| DIRECTIONS |
Whenever a picture appears in the data, skip it and write out all other material exactly.

| GIVEN ENTRIES |
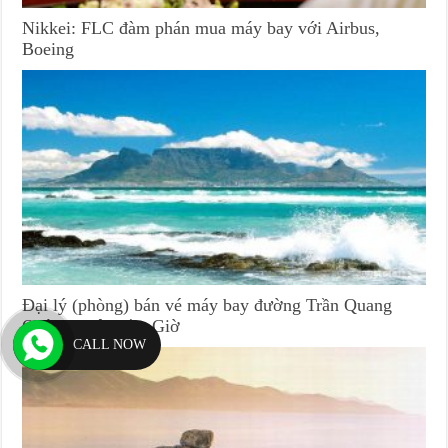
Nikkei: FLC đàm phán mua máy bay với Airbus,
Boeing
Đại lý (phòng) bán vé máy bay đường Trần Quang
Qườn huyện Cần Giờ
CALL NOW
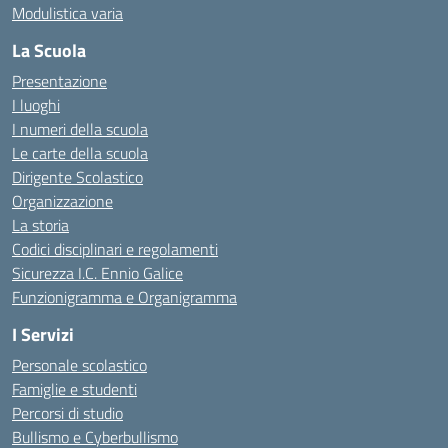
Modulistica varia
La Scuola
Presentazione
I luoghi
I numeri della scuola
Le carte della scuola
Dirigente Scolastico
Organizzazione
La storia
Codici disciplinari e regolamenti
Sicurezza I.C. Ennio Galice
Funzionigramma e Organigramma
I Servizi
Personale scolastico
Famiglie e studenti
Percorsi di studio
Bullismo e Cyberbullismo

| SOLUTION TO THIS TASK |
Nikkei: FLC đàm phán mua máy bay với Airbus,
Boeing
Đại lý (phòng) bán vé máy bay đường Trần Quang
Qườn huyện Cần Giờ
CALL NOW
Modulistica varia
La Scuola
Presentazione
I luoghi
I numeri della scuola
Le carte della scuola
Dirigente Scolastico
Organizzazione
La storia
Codici disciplinari e regolamenti
Sicurezza I.C. Ennio Galice
Funzionigramma e Organigramma
I Servizi
Personale scolastico
Famiglie e studenti
Percorsi di studio
Bullismo e Cyberbullismo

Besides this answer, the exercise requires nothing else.